United States President Donald Trump’s return to sweeping tariffs – including a 25 per cent levy on auto imports, a 10 per cent tariff across the board and a steep 32 per cent reciprocal rate on Indonesian exports – marks a defining moment in the reshaping of global trade and power dynamics.
For Southeast Asia, and especially for Indonesia, this is not just another chapter in the US-China rivalry; it is a direct economic hit.
Key Indonesian sectors such as textiles and shrimp exports have already been feeling the pinch, while the rupiah has tumbled to its lowest point since the 1997-1998 Asian financial crisis.
But more than a predicament, this is a call to action.
The era of multilateral globalisation is fading. What comes next must be defined by regional resilience, energy independence and strategic vision.
Currently, Indonesia is undergoing a foreign policy shift. President Prabowo Subianto’s appointments of Prof. John Mearsheimer, a leading voice in offensive realism, and Prof. Jeffrey Sachs, a Nobel laureate in economics and global advocate for sustainable development, suggest a dual doctrine, security strength guided by social justice.
This blend may prove crucial in navigating a world of economic coercion and hardening alliances.
While Trump’s tariffs are aimed at domestic politics, their impact on Southeast Asia will be significant. ASEAN economies, deeply integrated into global supply chains centred around Chinese manufacturing, face serious disruptions, especially in intermediate goods and auto parts.
This protectionist shift undermines trust in the US as a stable economic partner, even as its role as a security counter-weight to China continues to grow.
China’s regional role is equally complex. Despite deep economic ties with Southeast Asia, trust deficits persist.
According to the ISEAS – Yusof Ishak Institute’s State of Southeast Asia: 2024 Survey Report, many in the region remain wary of China’s strategic ambitions.
While over 50 per cent of respondents expect relations with China to improve, significant concerns remain, particularly regarding China’s assertive actions in the South China Sea and Mekong region.
Just recently, for example, skirmishes between Beijing and Manila in the natural resource-rich maritime territory have been intensifying.
This paradox of economic interdependence and strategic anxiety underscores ASEAN’s urgent need for unity and legal clarity.
Trust must be earned not just through infrastructure alone, but through restraint and respect for international law.
If ASEAN is to thrive in this fractured world, it must stop playing defence.
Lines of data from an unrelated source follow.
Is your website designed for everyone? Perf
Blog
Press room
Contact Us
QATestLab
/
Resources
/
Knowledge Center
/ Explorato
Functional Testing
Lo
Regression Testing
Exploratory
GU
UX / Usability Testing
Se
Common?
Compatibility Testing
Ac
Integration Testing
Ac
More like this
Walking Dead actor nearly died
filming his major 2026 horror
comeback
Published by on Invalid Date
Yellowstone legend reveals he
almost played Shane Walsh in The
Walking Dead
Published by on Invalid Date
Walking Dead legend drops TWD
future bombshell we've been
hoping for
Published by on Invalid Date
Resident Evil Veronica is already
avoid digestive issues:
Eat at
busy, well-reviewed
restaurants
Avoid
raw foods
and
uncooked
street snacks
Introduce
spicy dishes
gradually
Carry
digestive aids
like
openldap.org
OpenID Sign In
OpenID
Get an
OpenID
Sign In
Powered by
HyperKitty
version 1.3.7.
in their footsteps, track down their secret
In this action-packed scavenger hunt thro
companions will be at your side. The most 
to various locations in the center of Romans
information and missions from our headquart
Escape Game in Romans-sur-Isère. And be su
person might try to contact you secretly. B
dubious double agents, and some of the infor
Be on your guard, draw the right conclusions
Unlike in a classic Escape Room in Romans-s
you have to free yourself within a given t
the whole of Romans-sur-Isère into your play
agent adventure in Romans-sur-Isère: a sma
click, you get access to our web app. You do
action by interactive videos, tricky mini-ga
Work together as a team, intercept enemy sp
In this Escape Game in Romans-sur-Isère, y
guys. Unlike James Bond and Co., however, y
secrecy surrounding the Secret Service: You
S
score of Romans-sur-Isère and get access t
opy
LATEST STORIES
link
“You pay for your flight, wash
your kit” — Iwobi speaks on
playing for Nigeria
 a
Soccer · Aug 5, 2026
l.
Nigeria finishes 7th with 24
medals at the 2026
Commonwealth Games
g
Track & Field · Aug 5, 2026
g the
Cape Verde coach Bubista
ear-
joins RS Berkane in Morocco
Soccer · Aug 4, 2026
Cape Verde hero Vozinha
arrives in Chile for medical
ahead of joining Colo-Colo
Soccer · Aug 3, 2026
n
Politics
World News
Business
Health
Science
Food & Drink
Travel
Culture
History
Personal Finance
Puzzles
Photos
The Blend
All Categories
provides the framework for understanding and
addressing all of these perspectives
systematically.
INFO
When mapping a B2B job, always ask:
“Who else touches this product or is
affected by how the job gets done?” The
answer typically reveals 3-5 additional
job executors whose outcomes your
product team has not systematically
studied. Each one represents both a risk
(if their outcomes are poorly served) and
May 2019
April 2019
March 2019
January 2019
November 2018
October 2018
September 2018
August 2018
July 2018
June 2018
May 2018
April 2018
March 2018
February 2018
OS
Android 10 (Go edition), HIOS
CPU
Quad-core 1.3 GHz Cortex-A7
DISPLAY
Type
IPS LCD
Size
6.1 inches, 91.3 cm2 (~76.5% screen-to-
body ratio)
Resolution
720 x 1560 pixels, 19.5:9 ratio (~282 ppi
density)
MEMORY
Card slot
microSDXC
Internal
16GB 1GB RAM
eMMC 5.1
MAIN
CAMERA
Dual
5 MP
That is why I propose the Nusantara Fund – a regional sovereign wealth fund cogoverned by all ASEAN member states and powered by Japan as a strategic partner.
As the ISEAS survey found, Japan is seen by the respondents as the most trusted partner of ASEAN.
The purpose of the fund is to build strategic economic sovereignty.
Through the fund, ASEAN can invest in regional manufacturing capacity, such as electric vehicle (EV) batteries, agroindustry, and semiconductors. It can also be used to fund logistics and maritime infrastructure like ports, rail, and digital connectivity across ASEAN.
Additionally, the fund can support the region’s green energy transition industries, including hydrogen, solar, and biofuels, especially in underserved areas.
In a nutshell, this fund would allow ASEAN to stand on its own feet – less dependent on external creditors and less exposed to sudden shocks like tariffs or supply chain disruptions. It is both a strategic tool and a symbol of our collective autonomy.
Indonesia, now a net oil importer, must also respond to the inflationary pressure and volatility created by global sanctions and energy competition. Here, Russia offers a quiet but necessary opportunity.
Indonesia has been exploring energy cooperation with Russia under its new BRICS affiliation.
Although this move is rooted in economic necessity, it must be pursued with diplomatic care and continued engagement with the US in areas such as the Just Energy Transition Partnership.
The Nusantara Fund could support renewable energy transition projects – biofuels, solar grids, and community-based energy storage – to reduce the need for politically sensitive energy imports.
As the big power rivalry intensifies, ASEAN must reject the binary choice. Instead, the region should strengthen its own internal security cooperation – through shared intelligence, maritime domain awareness, and a long-overdue binding Code of Conduct in the South China Sea.
The world is fragmenting, and the future will not be inherited by the biggest economies, but by those with the clearest moral and strategic compass.
ASEAN must become not just a region of stability – but of direction.
As the region’s largest economy, Indonesia, under Prabowo’s evolving vision, must lead the way: Not in isolation, but in innovation. Not by reacting to the world’s changes, but by shaping them.
(Yenny Wahid is a politician, Director of The Wahid Foundation and an advocate of inclusive economic development, regional cooperation and strategic autonomy for Southeast Asia.)